Rethinking Decisional Balance in Motivational Interviewing
In the world of MI, decisional balance—the classic pros and cons list—is often mistaken for a core technique. In truth, Miller and Rollnick have long advised caution. While decisional balance can create space for clients to explore ambivalence, it can also unintentionally reinforce the status quo. When both sides of a dilemma have equal weight, clients may feel more stuck than supported, holding tightly to the familiar instead of moving toward change.
Still, decisional balance is not without value—particularly when approached with nuance and deep respect for client autonomy. Over the past year, under Sky’s tutelage, I’ve come to see a powerful way to work with sustain talk, especially when clients are in pre-contemplation or early contemplation. Rather than rushing to elicit change talk, I’ve learned to linger in the client’s experience of what’s working. I invite them to speak freely about the appeal of the status quo. This isn’t a technique—it’s an act of acceptance.
In a world where many clients have been judged, pressured, or “fixed,” showing genuine curiosity about what keeps them where they are can build something essential: trust. When I demonstrate that I won’t push or persuade, clients often open up. They feel safe enough to explore both sides of their ambivalence—sharing the costs of staying the same or hopes they quietly hold for change. In these moments, change talk arises not because I’ve evoked it but because the client feels safe enough to voice it.

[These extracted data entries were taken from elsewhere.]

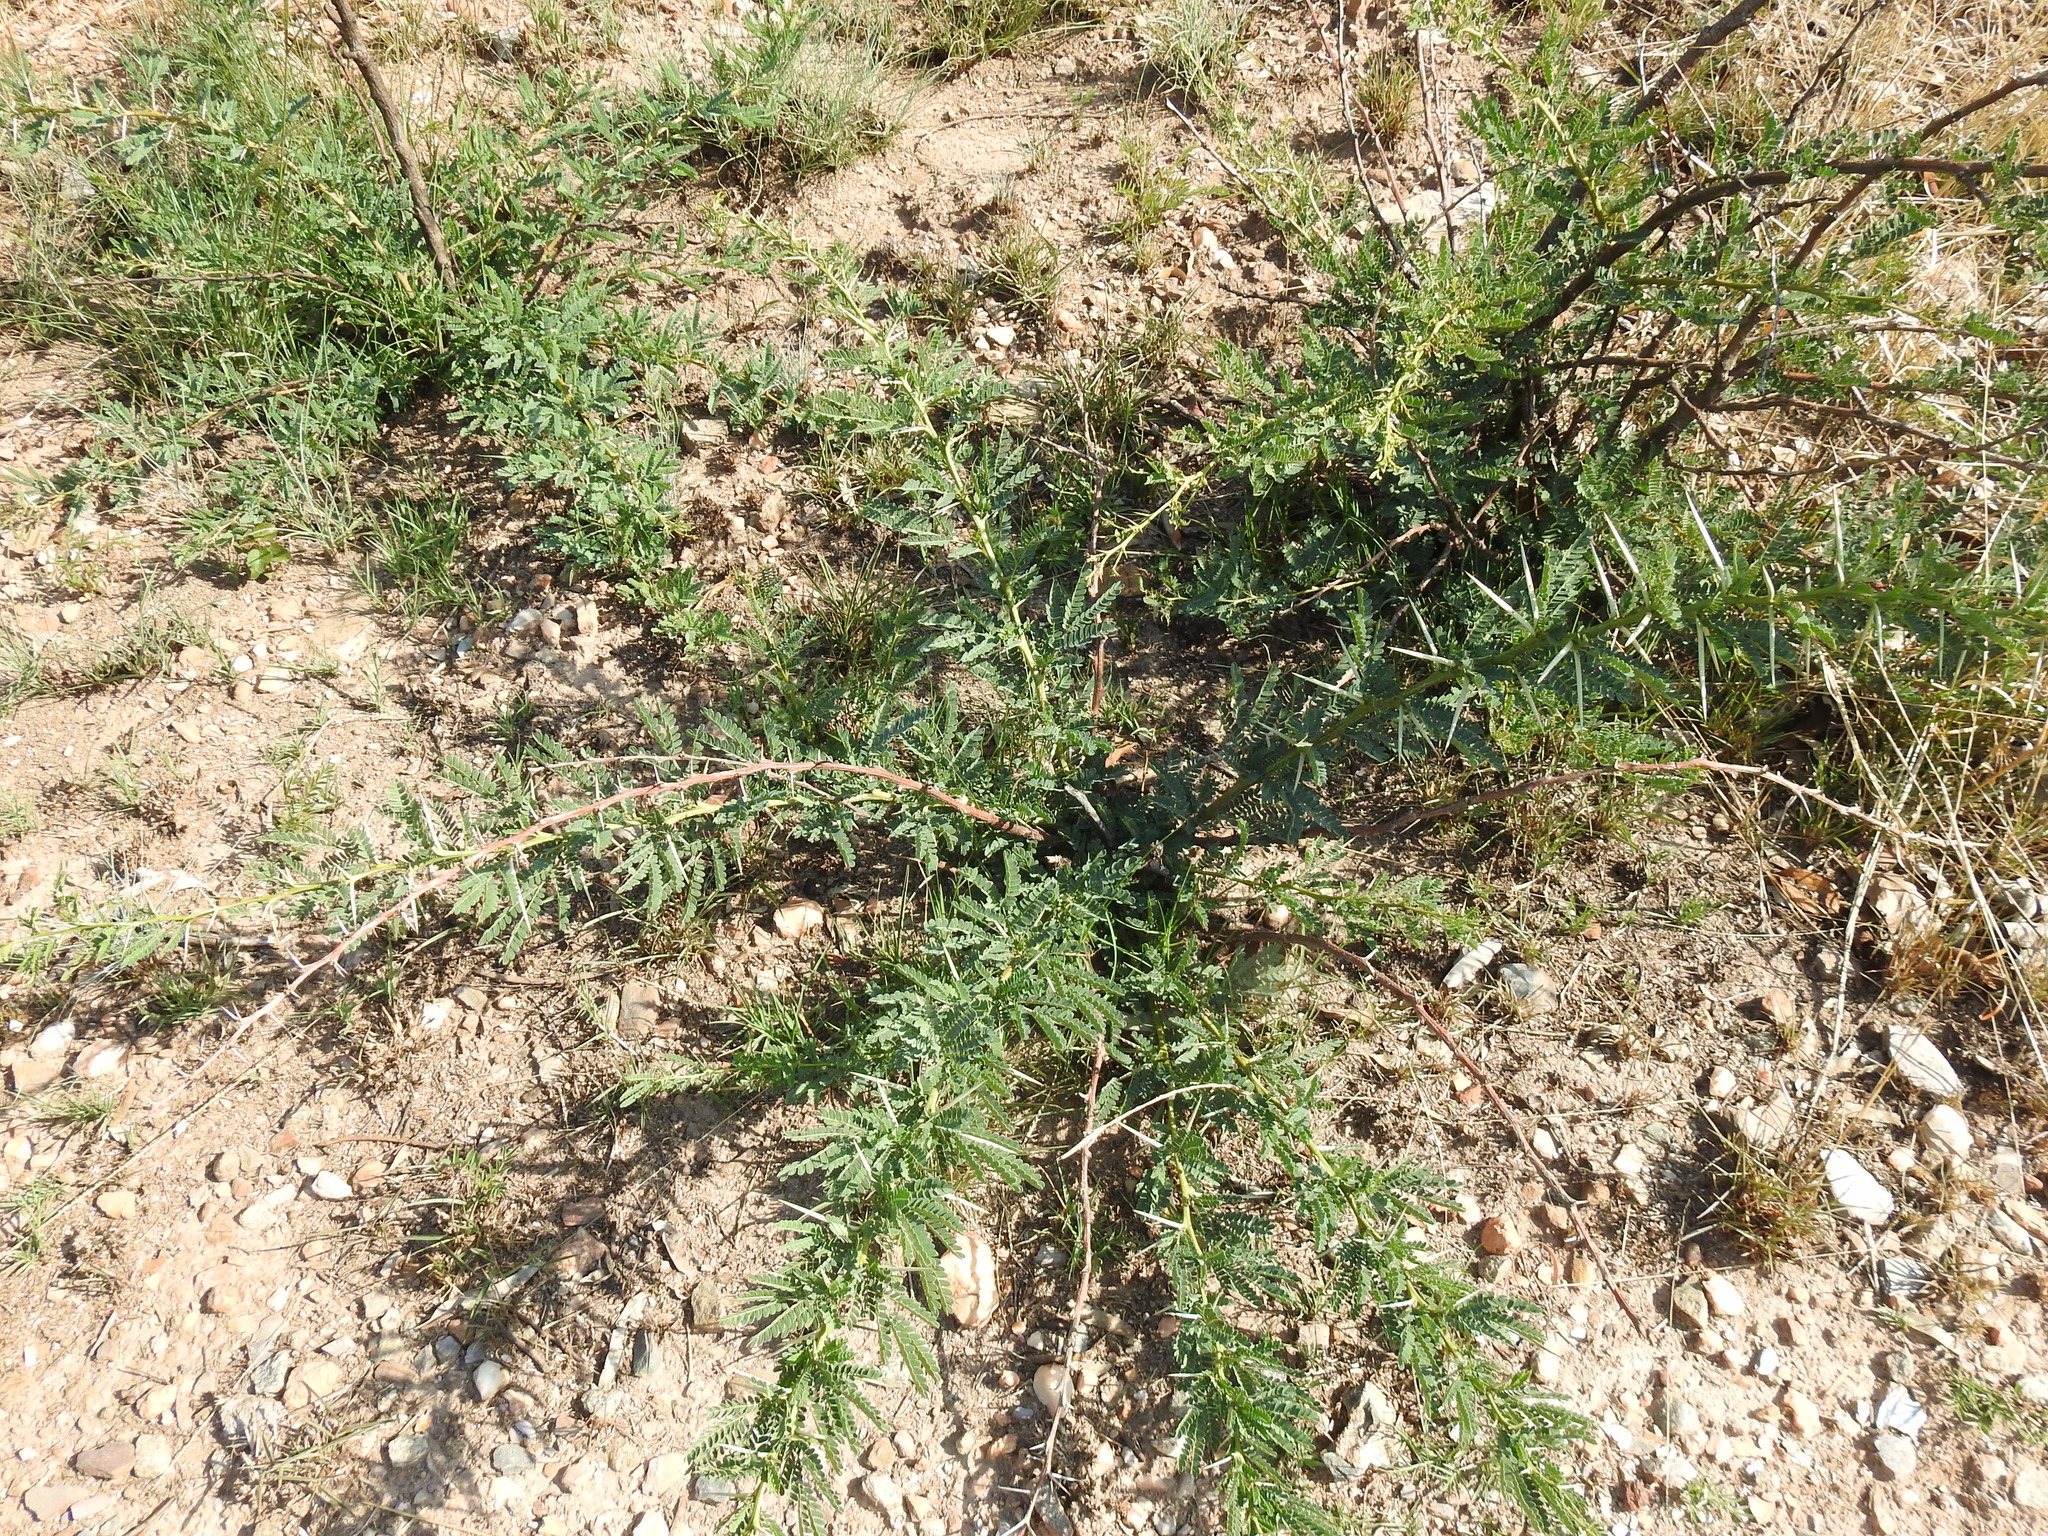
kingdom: Plantae
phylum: Tracheophyta
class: Magnoliopsida
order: Fabales
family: Fabaceae
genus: Vachellia
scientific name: Vachellia karroo
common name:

Even when a client has moved into later stages of change, I pay close attention to any return of sustain talk. When it resurfaces, I gently return to the engaging task, making room for the client to explore what’s still unresolved. We give the status quo the attention it deserves—not to reinforce it, but to honor its role in the client’s story. From there, we return to evoking change talk, now with more clarity and trust.
At its core, MI is a method for evoking change talk and strengthening motivation. But that doesn’t mean we ignore sustain talk or avoid decisional balance. Used skillfully, they can deepen rapport, model respect, and create the safety needed for authentic exploration. I’m encouraged by this evolving understanding within the MI community. It reflects what I’ve seen in my practice: that sometimes, the way forward begins by standing still—with empathy, curiosity, and a willingness to walk alongside.